┌──

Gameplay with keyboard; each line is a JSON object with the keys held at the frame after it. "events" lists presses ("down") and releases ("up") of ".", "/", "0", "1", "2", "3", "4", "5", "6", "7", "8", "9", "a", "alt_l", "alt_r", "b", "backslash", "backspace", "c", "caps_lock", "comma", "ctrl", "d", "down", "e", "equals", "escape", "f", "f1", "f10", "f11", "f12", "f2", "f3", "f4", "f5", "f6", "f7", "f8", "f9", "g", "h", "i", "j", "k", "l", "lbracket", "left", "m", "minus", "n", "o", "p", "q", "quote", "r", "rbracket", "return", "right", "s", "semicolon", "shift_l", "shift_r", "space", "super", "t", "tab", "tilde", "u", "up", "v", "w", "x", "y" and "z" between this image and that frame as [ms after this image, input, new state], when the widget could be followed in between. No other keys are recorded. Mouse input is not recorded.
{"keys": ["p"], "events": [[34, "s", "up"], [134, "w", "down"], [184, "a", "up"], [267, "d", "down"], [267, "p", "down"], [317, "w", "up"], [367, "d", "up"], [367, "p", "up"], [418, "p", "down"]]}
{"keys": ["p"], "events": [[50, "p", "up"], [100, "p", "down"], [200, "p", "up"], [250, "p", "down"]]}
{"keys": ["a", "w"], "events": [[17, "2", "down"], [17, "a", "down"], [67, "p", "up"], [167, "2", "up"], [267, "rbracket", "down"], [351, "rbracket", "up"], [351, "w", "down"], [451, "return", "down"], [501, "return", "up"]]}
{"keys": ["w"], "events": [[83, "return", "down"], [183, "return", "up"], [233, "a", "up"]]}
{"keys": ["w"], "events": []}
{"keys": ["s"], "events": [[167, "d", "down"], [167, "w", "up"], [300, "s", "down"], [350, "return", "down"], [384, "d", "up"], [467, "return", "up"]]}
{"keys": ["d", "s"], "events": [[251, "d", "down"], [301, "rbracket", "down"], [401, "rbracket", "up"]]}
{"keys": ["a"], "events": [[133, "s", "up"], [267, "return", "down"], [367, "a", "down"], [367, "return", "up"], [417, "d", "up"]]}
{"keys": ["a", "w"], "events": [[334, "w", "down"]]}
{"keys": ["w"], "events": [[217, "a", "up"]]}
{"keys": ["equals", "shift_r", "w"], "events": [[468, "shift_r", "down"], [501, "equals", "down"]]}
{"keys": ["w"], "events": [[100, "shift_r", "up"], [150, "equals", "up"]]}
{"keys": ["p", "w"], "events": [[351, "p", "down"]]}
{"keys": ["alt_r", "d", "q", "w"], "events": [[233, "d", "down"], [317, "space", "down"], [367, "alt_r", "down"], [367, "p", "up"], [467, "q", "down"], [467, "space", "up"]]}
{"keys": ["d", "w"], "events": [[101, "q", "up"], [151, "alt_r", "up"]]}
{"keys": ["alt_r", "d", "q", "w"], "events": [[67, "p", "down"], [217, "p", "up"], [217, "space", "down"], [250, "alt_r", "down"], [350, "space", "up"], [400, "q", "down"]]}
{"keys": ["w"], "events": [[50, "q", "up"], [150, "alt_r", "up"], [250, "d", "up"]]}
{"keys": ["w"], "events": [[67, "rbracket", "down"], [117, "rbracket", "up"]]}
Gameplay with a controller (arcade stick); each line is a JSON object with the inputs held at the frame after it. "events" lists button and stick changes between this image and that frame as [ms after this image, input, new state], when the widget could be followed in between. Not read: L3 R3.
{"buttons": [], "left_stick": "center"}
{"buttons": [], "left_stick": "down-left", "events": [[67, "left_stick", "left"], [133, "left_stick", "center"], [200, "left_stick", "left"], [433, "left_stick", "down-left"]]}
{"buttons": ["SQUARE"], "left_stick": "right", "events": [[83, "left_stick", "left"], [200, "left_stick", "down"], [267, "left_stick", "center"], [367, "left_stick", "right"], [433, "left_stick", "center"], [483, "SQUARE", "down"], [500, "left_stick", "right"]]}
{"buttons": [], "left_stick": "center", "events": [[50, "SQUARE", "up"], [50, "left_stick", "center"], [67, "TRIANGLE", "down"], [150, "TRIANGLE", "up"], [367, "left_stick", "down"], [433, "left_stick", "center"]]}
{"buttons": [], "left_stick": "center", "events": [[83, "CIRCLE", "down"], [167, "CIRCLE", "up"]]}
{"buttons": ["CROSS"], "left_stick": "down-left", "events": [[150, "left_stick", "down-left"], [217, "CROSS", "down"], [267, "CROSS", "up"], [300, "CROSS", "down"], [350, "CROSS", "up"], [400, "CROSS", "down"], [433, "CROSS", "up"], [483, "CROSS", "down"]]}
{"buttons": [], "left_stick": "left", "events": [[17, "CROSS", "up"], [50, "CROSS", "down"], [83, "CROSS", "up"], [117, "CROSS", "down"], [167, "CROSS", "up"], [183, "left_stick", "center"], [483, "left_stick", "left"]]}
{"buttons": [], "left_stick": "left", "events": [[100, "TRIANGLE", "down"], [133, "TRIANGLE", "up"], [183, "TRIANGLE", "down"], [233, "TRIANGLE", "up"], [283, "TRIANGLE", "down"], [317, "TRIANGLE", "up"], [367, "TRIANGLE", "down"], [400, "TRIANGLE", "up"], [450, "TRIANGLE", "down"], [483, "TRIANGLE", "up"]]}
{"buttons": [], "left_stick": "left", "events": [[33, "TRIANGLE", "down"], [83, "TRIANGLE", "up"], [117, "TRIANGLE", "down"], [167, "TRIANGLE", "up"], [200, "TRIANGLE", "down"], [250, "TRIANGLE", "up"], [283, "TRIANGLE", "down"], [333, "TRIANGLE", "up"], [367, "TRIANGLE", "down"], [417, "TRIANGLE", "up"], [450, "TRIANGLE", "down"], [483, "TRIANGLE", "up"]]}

└──

* WHAT TO WORK ON: Write out the listing again. Keep every character the same.

* SOLUTION BELOW:
Gameplay with keyboard; each line is a JSON object with the keys held at the frame after it. "events" lists presses ("down") and releases ("up") of ".", "/", "0", "1", "2", "3", "4", "5", "6", "7", "8", "9", "a", "alt_l", "alt_r", "b", "backslash", "backspace", "c", "caps_lock", "comma", "ctrl", "d", "down", "e", "equals", "escape", "f", "f1", "f10", "f11", "f12", "f2", "f3", "f4", "f5", "f6", "f7", "f8", "f9", "g", "h", "i", "j", "k", "l", "lbracket", "left", "m", "minus", "n", "o", "p", "q", "quote", "r", "rbracket", "return", "right", "s", "semicolon", "shift_l", "shift_r", "space", "super", "t", "tab", "tilde", "u", "up", "v", "w", "x", "y" and "z" between this image and that frame as [ms after this image, input, new state], when the widget could be followed in between. No other keys are recorded. Mouse input is not recorded.
{"keys": ["p"], "events": [[34, "s", "up"], [134, "w", "down"], [184, "a", "up"], [267, "d", "down"], [267, "p", "down"], [317, "w", "up"], [367, "d", "up"], [367, "p", "up"], [418, "p", "down"]]}
{"keys": ["p"], "events": [[50, "p", "up"], [100, "p", "down"], [200, "p", "up"], [250, "p", "down"]]}
{"keys": ["a", "w"], "events": [[17, "2", "down"], [17, "a", "down"], [67, "p", "up"], [167, "2", "up"], [267, "rbracket", "down"], [351, "rbracket", "up"], [351, "w", "down"], [451, "return", "down"], [501, "return", "up"]]}
{"keys": ["w"], "events": [[83, "return", "down"], [183, "return", "up"], [233, "a", "up"]]}
{"keys": ["w"], "events": []}
{"keys": ["s"], "events": [[167, "d", "down"], [167, "w", "up"], [300, "s", "down"], [350, "return", "down"], [384, "d", "up"], [467, "return", "up"]]}
{"keys": ["d", "s"], "events": [[251, "d", "down"], [301, "rbracket", "down"], [401, "rbracket", "up"]]}
{"keys": ["a"], "events": [[133, "s", "up"], [267, "return", "down"], [367, "a", "down"], [367, "return", "up"], [417, "d", "up"]]}
{"keys": ["a", "w"], "events": [[334, "w", "down"]]}
{"keys": ["w"], "events": [[217, "a", "up"]]}
{"keys": ["equals", "shift_r", "w"], "events": [[468, "shift_r", "down"], [501, "equals", "down"]]}
{"keys": ["w"], "events": [[100, "shift_r", "up"], [150, "equals", "up"]]}
{"keys": ["p", "w"], "events": [[351, "p", "down"]]}
{"keys": ["alt_r", "d", "q", "w"], "events": [[233, "d", "down"], [317, "space", "down"], [367, "alt_r", "down"], [367, "p", "up"], [467, "q", "down"], [467, "space", "up"]]}
{"keys": ["d", "w"], "events": [[101, "q", "up"], [151, "alt_r", "up"]]}
{"keys": ["alt_r", "d", "q", "w"], "events": [[67, "p", "down"], [217, "p", "up"], [217, "space", "down"], [250, "alt_r", "down"], [350, "space", "up"], [400, "q", "down"]]}
{"keys": ["w"], "events": [[50, "q", "up"], [150, "alt_r", "up"], [250, "d", "up"]]}
{"keys": ["w"], "events": [[67, "rbracket", "down"], [117, "rbracket", "up"]]}
Gameplay with a controller (arcade stick); each line is a JSON object with the inputs held at the frame after it. "events" lists button and stick changes between this image and that frame as [ms after this image, input, new state], when the widget could be followed in between. Not read: L3 R3.
{"buttons": [], "left_stick": "center"}
{"buttons": [], "left_stick": "down-left", "events": [[67, "left_stick", "left"], [133, "left_stick", "center"], [200, "left_stick", "left"], [433, "left_stick", "down-left"]]}
{"buttons": ["SQUARE"], "left_stick": "right", "events": [[83, "left_stick", "left"], [200, "left_stick", "down"], [267, "left_stick", "center"], [367, "left_stick", "right"], [433, "left_stick", "center"], [483, "SQUARE", "down"], [500, "left_stick", "right"]]}
{"buttons": [], "left_stick": "center", "events": [[50, "SQUARE", "up"], [50, "left_stick", "center"], [67, "TRIANGLE", "down"], [150, "TRIANGLE", "up"], [367, "left_stick", "down"], [433, "left_stick", "center"]]}
{"buttons": [], "left_stick": "center", "events": [[83, "CIRCLE", "down"], [167, "CIRCLE", "up"]]}
{"buttons": ["CROSS"], "left_stick": "down-left", "events": [[150, "left_stick", "down-left"], [217, "CROSS", "down"], [267, "CROSS", "up"], [300, "CROSS", "down"], [350, "CROSS", "up"], [400, "CROSS", "down"], [433, "CROSS", "up"], [483, "CROSS", "down"]]}
{"buttons": [], "left_stick": "left", "events": [[17, "CROSS", "up"], [50, "CROSS", "down"], [83, "CROSS", "up"], [117, "CROSS", "down"], [167, "CROSS", "up"], [183, "left_stick", "center"], [483, "left_stick", "left"]]}
{"buttons": [], "left_stick": "left", "events": [[100, "TRIANGLE", "down"], [133, "TRIANGLE", "up"], [183, "TRIANGLE", "down"], [233, "TRIANGLE", "up"], [283, "TRIANGLE", "down"], [317, "TRIANGLE", "up"], [367, "TRIANGLE", "down"], [400, "TRIANGLE", "up"], [450, "TRIANGLE", "down"], [483, "TRIANGLE", "up"]]}
{"buttons": [], "left_stick": "left", "events": [[33, "TRIANGLE", "down"], [83, "TRIANGLE", "up"], [117, "TRIANGLE", "down"], [167, "TRIANGLE", "up"], [200, "TRIANGLE", "down"], [250, "TRIANGLE", "up"], [283, "TRIANGLE", "down"], [333, "TRIANGLE", "up"], [367, "TRIANGLE", "down"], [417, "TRIANGLE", "up"], [450, "TRIANGLE", "down"], [483, "TRIANGLE", "up"]]}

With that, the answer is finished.